Is my reasoning correct?
Yes you are correct since $0$, $1$, $X$ and $X+1$ are the only polynomials of degree less than $2$ in $\mathbb{Z}_2[X]$.
Let's suppose that there was another element in the ring $\mathbb{Z}_2[X]/{\langle X^2+X\rangle}$ from the ones that you stated above $$f+\langle X^2+X \rangle=X^n+a_{n-1}X^{n-1}+\ldots +a_1X+a_0+\langle X^2+X \rangle$$ where $n\geq 2$, then by the division algorithm $$f=X^n+a_{n-1}X^{n-1}+\ldots +a_1X+a_0=q(X^2+X)+r$$ with the degree of $r$ being less than $2$.

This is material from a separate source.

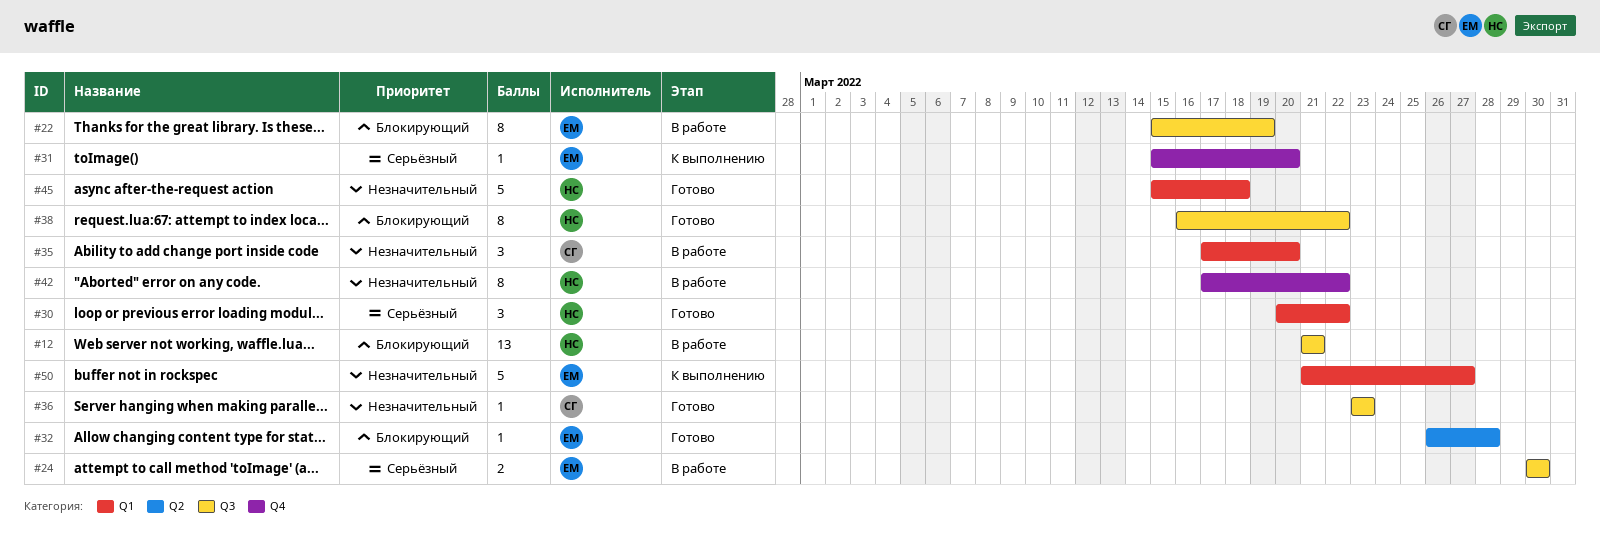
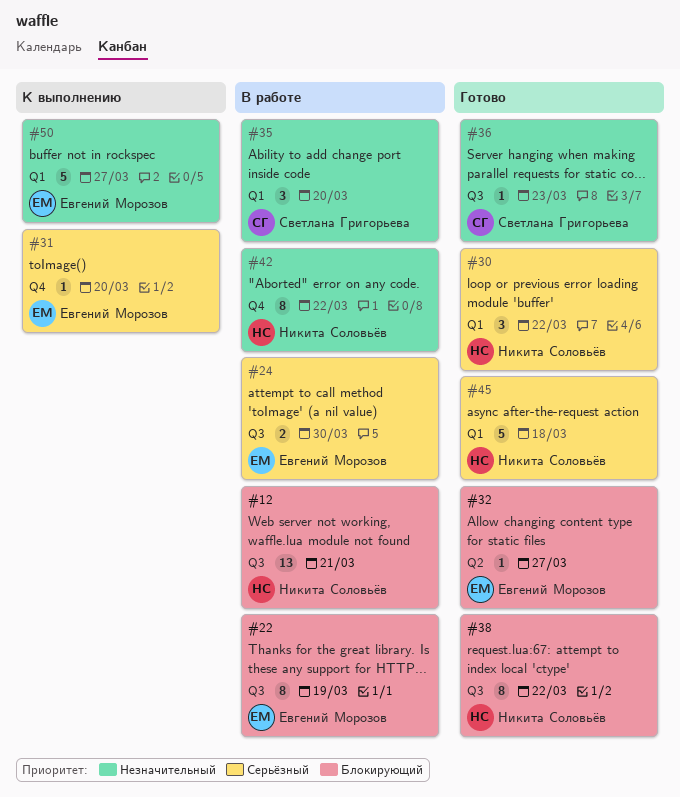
#32, due: Mar 28 -> Mar 27
#45, priority: Незначительный -> Серьёзный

The polynomial $r$ is one of the four elements stated above. The polynomial $f-r$ is in the ideal $\langle X^2+X\rangle$.
We can then conclude that $f+\langle X^2+X \rangle=r+\langle X^2+X \rangle$ and that the ring $\mathbb{Z}_2[X]/{\langle X^2+X\rangle}$ cannot have more than four elements.
The four elements in the ring are all distinct since the difference between two different polynomial of degree less than $2$ is a non-zero polynomial of degree less than $2$. Let $f,g$ be two distinct polynomial of degree less than $2$ and $d=f-g$. Let's suppose that $d$ is in the ideal generated by $X_2+X$, then there would exist a polynomial $q$ such that $d=q(X^2+X)$.
However, $d=0\cdot(X^2+X)+d$ is a valid euclidean division on the polynomial $d$ since the degree of $d$ is less than $2$. Since there should be unique $q,r\in \mathbb{Z}_2[X]$ such that $d=q(X^2+X)+r$ with the degree of $r$ being less than $2$, we can conclude that $d$ is not in the ideal generated by $X^2+X$.
This means that all the polynomials of degree less than two are representatives of the differents cosets of the ideal. The quotient ring has exactly four elements.